Women are also still assaulted in record numbers by spouses and boyfriends, trafficked for sex right here in the old US of A, and while women have made inroads in the Armed Forces, the “dark side” is the spate of sexual crimes against women — right smack dab in the middle of the theater of war where they proudly serve.

To my way of thinking, we are all in the ring all the time, duking it out for things like adequate child care for our children because let’s face it “choice” is not an option for most women — it’s work or starve — which brings up issues like maternity rights (nothing like leaving your 11 week old baby to go back to work, I know, I had to do it) and that old chestnut equity in pay (still!).
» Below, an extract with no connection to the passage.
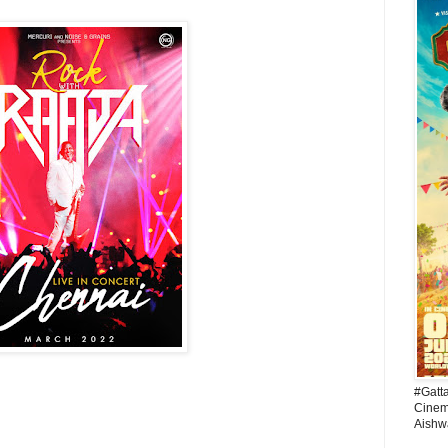
#Gatt
Cinema
Aishw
Ask ANY female boxer in the United States if she can earn a living as a fighter and she’ll give you a litany of jobs she has to have to “support” her professional boxing career. Oh, and then ask her about how much respect she receives for plying her trade … think Christy Martin who boxed in pink for years to seem more feminine and therefore a lot less threatening.

I could go on and on — but will end my rant by standing and raising my body into a huge cheer for Christy Martin and Mia St. John who will enter the ring of combat on June 19th for the WBC Super Welterweight World Championship.

To my mind this is the best antidote to feeling the blues about how much further women have to go: two f’n warriors giving it their all in a ring they claim as their own.

And at the end of the day, that’s all it’s about: what Virginia Wolfe famously coined, a place of one’s own to just be without all of the ugly crap that gets heaped on in piles pushing you down.

In the parlance of my childhood “rock on sisters!” — and have a great day!